Bir devrin ayak sesleri yavaş yavaş uzaklaşıyor Gerise kalansa bir yığın çelişki, bir yığın ikiyüzlülük oluyor.
Vaktiyle kürsülerden "Cumhuriyetin bana ne hayrı dokunmuş!" diye bağıran şahsın ardından bugün, şaşılacak büyüklükte servet hikâyeleri dillerde dolanıyor.

Lakin, adil olalım: Bu mallar doğrudan onun üstüne kayıtlı değil. Resmî evraklarda adı geçmeyebilir; ama insan, hangi sofra etrafında demlendiğiyle de kendini belli eder.
Öyle sofralar ki; yoksulluk edebiyatıyla avutulan halkın sırtından, şatafatlı salonlarda kurulmuştur.

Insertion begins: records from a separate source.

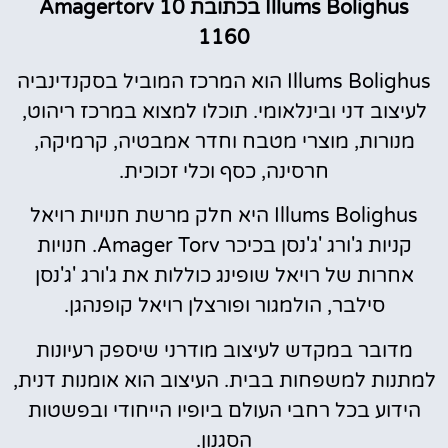
Illums Bolighus בכתובת Amagertorv 10
1160
Illums Bolighus הוא המרכז המוביל בסקנדינביה
לעיצוב דני ובינלאומי. תוכלו למצוא במרכז ריהוט,
מנורות, מוצרי מטבח וחדר אמבטיה, קרמיקה,
חרסינה, כסף וכלי זכוכית.
Illums Bolighus היא חלק מרשת חנויות רויאל
קניות ג'ורג 'ג'נסן בכיכר Amager Torv. חנויות
אחרות של רויאל שופינג כוללות את ג'ורג 'ג'נסן
סילבר, הולמגור ופורצלן רויאל קופנהגן.
מדובר במקדש לעיצוב מודרני שיספק רעיונות
למתנות למשפחות בבית. העיצוב הוא אומנות דנית,
הידוע בכל רחבי העולם ביופיו הייחודי ובפשטות
הסגנון.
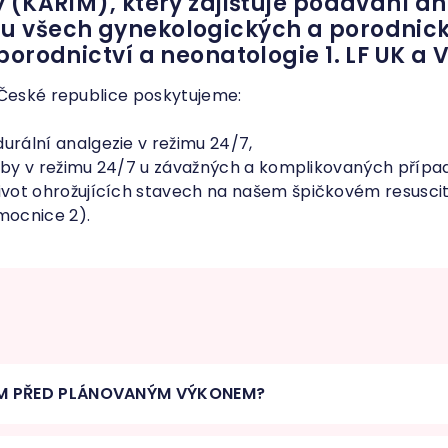
 (KARIM), který zajišťuje podávání ane
u všech gynekologických a porodnic
porodnictví a neonatologie 1. LF UK a 
 České republice poskytujeme:
urální analgezie v režimu 24/7,
lužby v režimu 24/7 u závažných a komplikovaných přípa
ivot ohrožujících stavech na našem špičkovém resusc
mocnice 2).
TÍM PŘED PLÁNOVANÝM VÝKONEM?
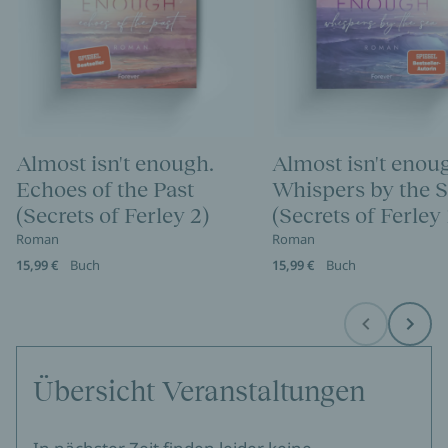
Almost isn't enough.
Almost isn't enou
Echoes of the Past
Whispers by the 
(Secrets of Ferley 2)
(Secrets of Ferley 
Roman
Roman
15,99 €
Buch
15,99 €
Buch
Before
Next
Übersicht Veranstaltungen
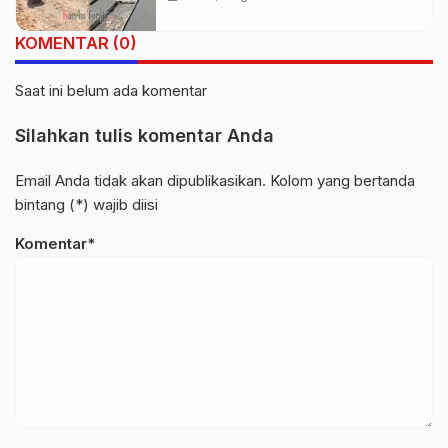
KOMENTAR (0)
Saat ini belum ada komentar
Silahkan tulis komentar Anda
Email Anda tidak akan dipublikasikan. Kolom yang bertanda
bintang (*) wajib diisi
Komentar*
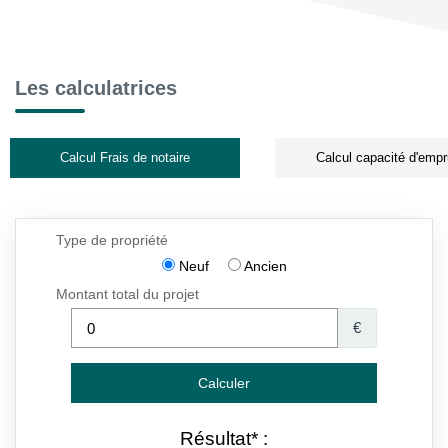
Les calculatrices
Calcul Frais de notaire
Calcul capacité d'empr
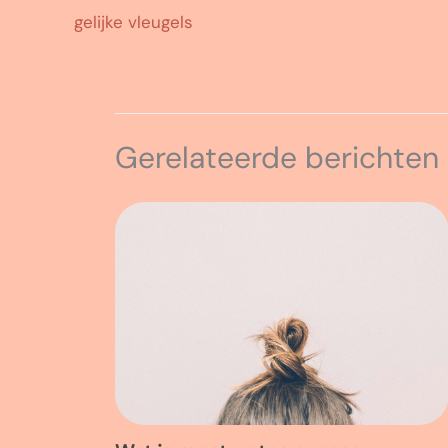
gelijke vleugels
Gerelateerde berichten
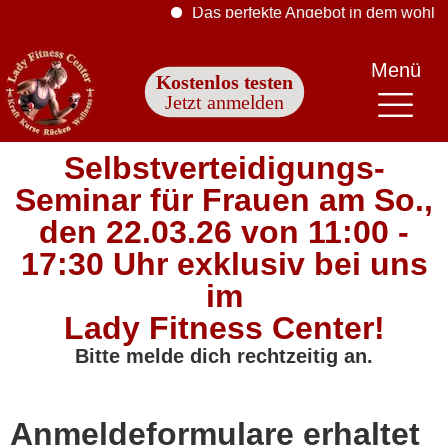
Das perfekte Angebot in dem wohl bes
Menü
Kostenlos testen
Jetzt anmelden
Selbstverteidigungs-
Seminar für Frauen am So.,
den 22.03.26 von 11:00 -
17:30 Uhr exklusiv bei uns
im
Lady Fitness Center!
Bitte melde dich rechtzeitig an.
Anmeldeformulare erhaltet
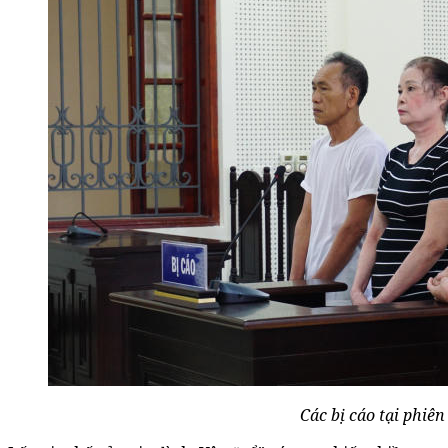
Các bị cáo tại phiên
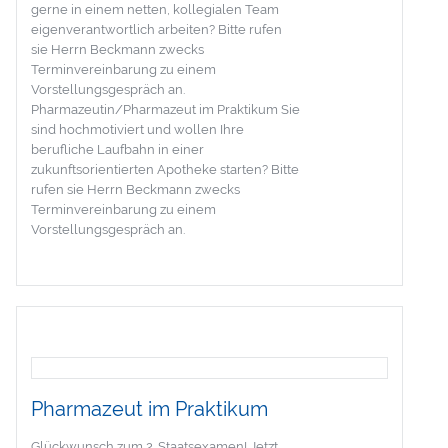
gerne in einem netten, kollegialen Team
eigenverantwortlich arbeiten? Bitte rufen
sie Herrn Beckmann zwecks
Terminvereinbarung zu einem
Vorstellungsgespräch an.
Pharmazeutin/Pharmazeut im Praktikum Sie
sind hochmotiviert und wollen Ihre
berufliche Laufbahn in einer
zukunftsorientierten Apotheke starten? Bitte
rufen sie Herrn Beckmann zwecks
Terminvereinbarung zu einem
Vorstellungsgespräch an.
Pharmazeut im Praktikum
Glückwunsch zum 2. Staatsexamen! Jetzt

Solculuğun dilde, mülkçülüğün ise yaşamda şiar olduğu bir devirden geçiyoruz.
Türk solu... Vaktiyle Namık Kemal'lerin, Tevfik Fikret'lerin hürriyet aşkıyla yoğrulan bu damardı.

Bugün ise ne yazık ki millet düşmanları, yabancı muhipleri ve şehir eşkıyalarını aklama misyonu yükenmiş bir kavram çelişkisi haline getirilmiştir.

Artık halk için, emek için değil; bir avuç "seçkin" için, Batı'nın icazeti için yazılıp çizilmektedir her kelime, her nota, her resim.

Sırrı...
Onu yalnızca solculukla anmak, yapılabilecek en büyük yanlış olur.
Kalbinin en kuytularında bir Said Nursi hayranlığı taşırdı.
Türk milletinin kaderini kendi elleriyle tayin etmek istediği o büyük Cumhuriyet hamlesine içerlemekten, her fırsatta onu küçümsemekten geri durmadı.
Sözde devrimciliğin altına gizlenmiş bir tür modern Mısıroğluculuktu oynadığı:
Bir yanda Cumhuriyet kurumlarına sövgü, öte yanda meczuplara duyulan gizli bir hayranlık...

Sanat dünyasında da boş durmadı elbet.
Kalemi sınır ötesinden uzanan bir elin tuttuğu senaryolar, filmler. Neler neler...
Kültürel hegemonyayı kurmak isteyenlerin, gönüllü neferliğine soyunmuştu.
Sanat namına yapılan her iş, milleti milletten soğutmak; geçmişiyle, köküyle arasına duvarlar örmek için birer taş misali diziliyordu üst üste.
Ve ne yazık ki, pek çok genç zihin, bu tuzağın kurbanı oldu.

Bugün servetten, mülkten, gösterişten söz edenler, fasit dairede aynı kapıları çalıyorlar.
Mesele birkaç tapu senedi değil;
Mesele, bir zihniyetin, bir hayat tarzının, halktan kopuk bir azınlık tarafından kutsanmasıdır.
Yani mesele, sadece bir adamın ölümü değil; o adamla birlikte bir sahtekarlar çağının da ifşa olmasıdır.

Türk milletinin kaderi; ne sözde aydınlara, ne yobaz rüzgârlara teslim edilemez.
Bu toprakların mayası sağlamdır.
Bir gün mutlaka, her türlü yozlaşmayı aşacak ve kendi özüne kavuşacaktır.
Çünkü şafak vakti, her geceyi bozguna uğratır.